Could you copy every record exactly, leaving the pictures behind?

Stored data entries
################
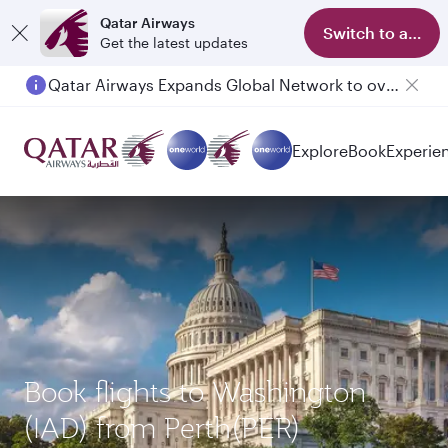
Qatar Airways
Switch to app
Get the latest updates
Qatar Airways Expands Global Network to over 160 Destinations
Passengers flying between Doha and Auckland on QR914 and QR915
Explore
Book
Experie
Book flights to Washington
(IAD) from Perth(PER)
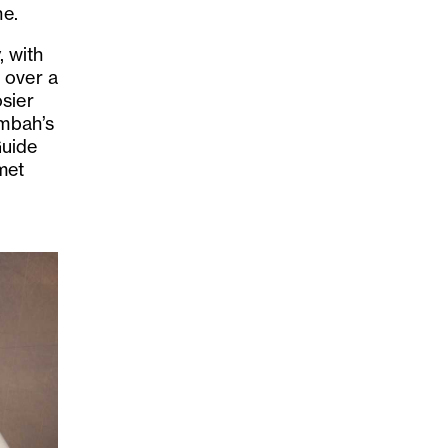
ne.
, with
 over a
sier
umbah’s
Guide
met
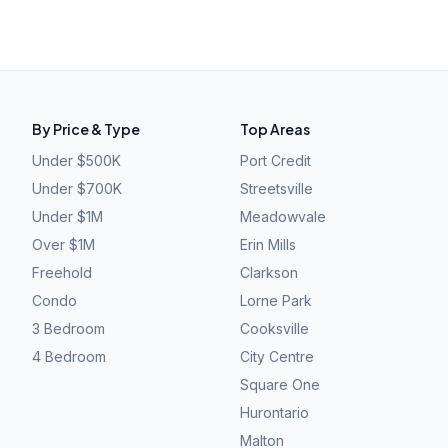
By Price & Type
Top Areas
Under $500K
Port Credit
Under $700K
Streetsville
Under $1M
Meadowvale
Over $1M
Erin Mills
Freehold
Clarkson
Condo
Lorne Park
3 Bedroom
Cooksville
4 Bedroom
City Centre
Square One
Hurontario
Malton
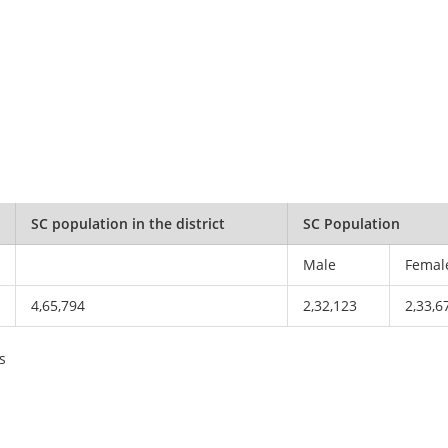
SC population in the district
SC Population
Male
Femal
4,65,794
2,32,123
2,33,6
s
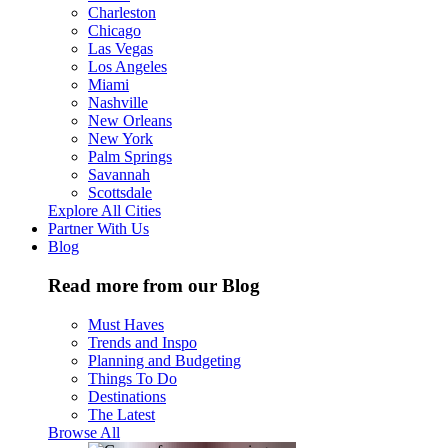
Charleston
Chicago
Las Vegas
Los Angeles
Miami
Nashville
New Orleans
New York
Palm Springs
Savannah
Scottsdale
Explore All Cities
Partner With Us
Blog
Read more from our Blog
Must Haves
Trends and Inspo
Planning and Budgeting
Things To Do
Destinations
The Latest
Browse All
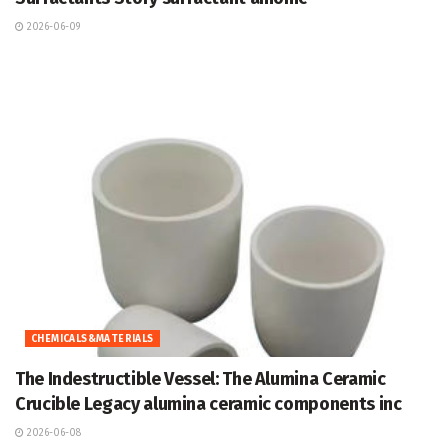
2026-06-09
CHEMICALS&MATERIALS
The Indestructible Vessel: The Alumina Ceramic
Crucible Legacy alumina ceramic components inc
2026-06-08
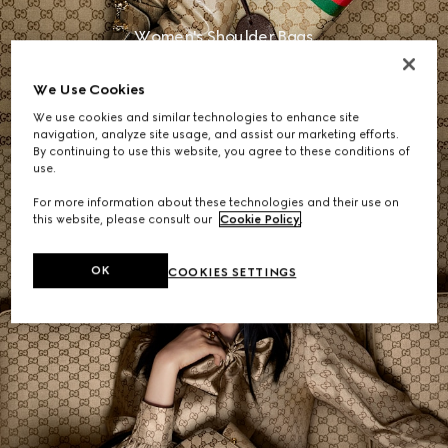
Women's Shoulder Bags
We Use Cookies
DISCOVER MORE
We use cookies and similar technologies to enhance site
navigation, analyze site usage, and assist our marketing efforts.
By continuing to use this website, you agree to these conditions of
use.
For more information about these technologies and their use on
this website, please consult our
Cookie Policy
.
OK
COOKIES SETTINGS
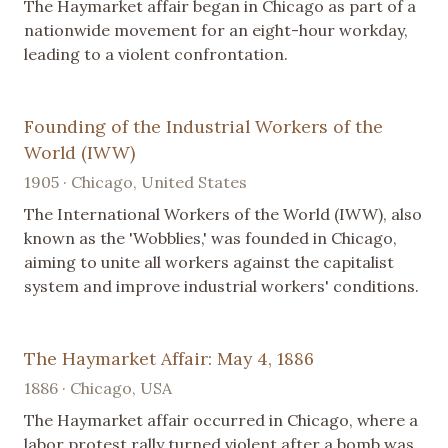
The Haymarket affair began in Chicago as part of a
nationwide movement for an eight-hour workday,
leading to a violent confrontation.
Founding of the Industrial Workers of the
World (IWW)
1905 · Chicago, United States
The International Workers of the World (IWW), also
known as the 'Wobblies,' was founded in Chicago,
aiming to unite all workers against the capitalist
system and improve industrial workers' conditions.
The Haymarket Affair: May 4, 1886
1886 · Chicago, USA
The Haymarket affair occurred in Chicago, where a
labor protest rally turned violent after a bomb was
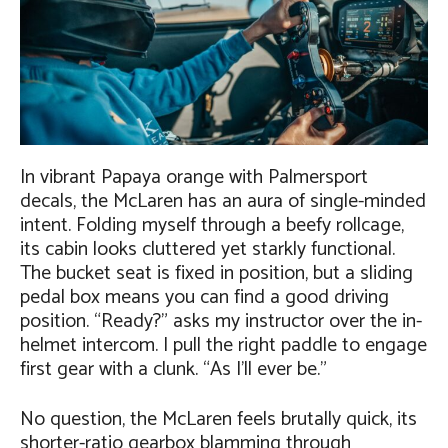
In vibrant Papaya orange with Palmersport
decals, the McLaren has an aura of single-minded
intent. Folding myself through a beefy rollcage,
its cabin looks cluttered yet starkly functional.
The bucket seat is fixed in position, but a sliding
pedal box means you can find a good driving
position. “Ready?” asks my instructor over the in-
helmet intercom. I pull the right paddle to engage
first gear with a clunk. “As I’ll ever be.”
No question, the McLaren feels brutally quick, its
shorter-ratio gearbox blamming through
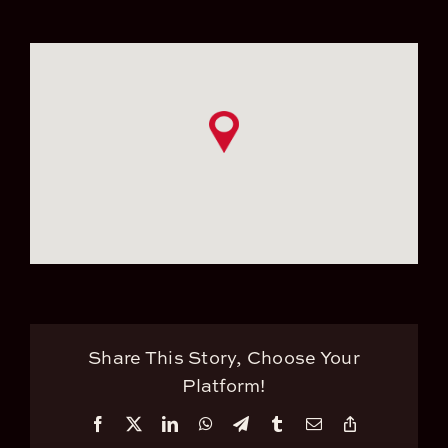
Share This Story, Choose Your
Platform!
Facebook
X
LinkedIn
WhatsApp
Telegram
Tumblr
Email
Copy
Link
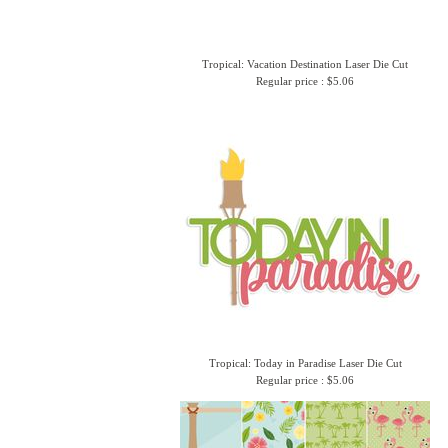
Tropical: Vacation Destination Laser Die Cut
Regular price : $5.06
Tropical: Today in Paradise Laser Die Cut
Regular price : $5.06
################
_ANSWER BOX_
Qatar Airways
Switch to app
Get the latest updates
Qatar Airways Expands Global Network to over 160 Destinations
Passengers flying between Doha and Auckland on QR914 and QR915
Explore
Book
Experie
Book flights to Washington
(IAD) from Perth(PER)
ne.
, with
 over a
sier
umbah’s
Guide
met
By Price & Type
Top Areas
Under $500K
Port Credit
Under $700K
Streetsville
Under $1M
Meadowvale
Over $1M
Erin Mills
Freehold
Clarkson
Condo
Lorne Park
3 Bedroom
Cooksville
4 Bedroom
City Centre
Square One
Hurontario
Malton
SC population in the district
SC Population
Male
Femal
4,65,794
2,32,123
2,33,6
s
Charleston
Chicago
Las Vegas
Los Angeles
Miami
Nashville
New Orleans
New York
Palm Springs
Savannah
Scottsdale
Explore All Cities
Partner With Us
Blog
Read more from our Blog
Must Haves
Trends and Inspo
Planning and Budgeting
Things To Do
Destinations
The Latest
Browse All
2026-06-09
CHEMICALS&MATERIALS
The Indestructible Vessel: The Alumina Ceramic
Crucible Legacy alumina ceramic components inc
2026-06-08
Women's Shoulder Bags
We Use Cookies
DISCOVER MORE
We use cookies and similar technologies to enhance site
navigation, analyze site usage, and assist our marketing efforts.
By continuing to use this website, you agree to these conditions of
use.
For more information about these technologies and their use on
this website, please consult our
Cookie Policy
.
OK
COOKIES SETTINGS
The Haymarket affair began in Chicago as part of a
nationwide movement for an eight-hour workday,
leading to a violent confrontation.
Founding of the Industrial Workers of the
World (IWW)
1905 · Chicago, United States
The International Workers of the World (IWW), also
known as the 'Wobblies,' was founded in Chicago,
aiming to unite all workers against the capitalist
system and improve industrial workers' conditions.
The Haymarket Affair: May 4, 1886
1886 · Chicago, USA
The Haymarket affair occurred in Chicago, where a
labor protest rally turned violent after a bomb was
In vibrant Papaya orange with Palmersport
decals, the McLaren has an aura of single-minded
intent. Folding myself through a beefy rollcage,
its cabin looks cluttered yet starkly functional.
The bucket seat is fixed in position, but a sliding
pedal box means you can find a good driving
position. “Ready?” asks my instructor over the in-
helmet intercom. I pull the right paddle to engage
first gear with a clunk. “As I’ll ever be.”
No question, the McLaren feels brutally quick, its
shorter-ratio gearbox blamming through
Share This Story, Choose Your
Platform!
Facebook
X
LinkedIn
WhatsApp
Telegram
Tumblr
Email
Copy
Link
Tropical: Vacation Destination Laser Die Cut
Regular price : $5.06
Tropical: Today in Paradise Laser Die Cut
Regular price : $5.06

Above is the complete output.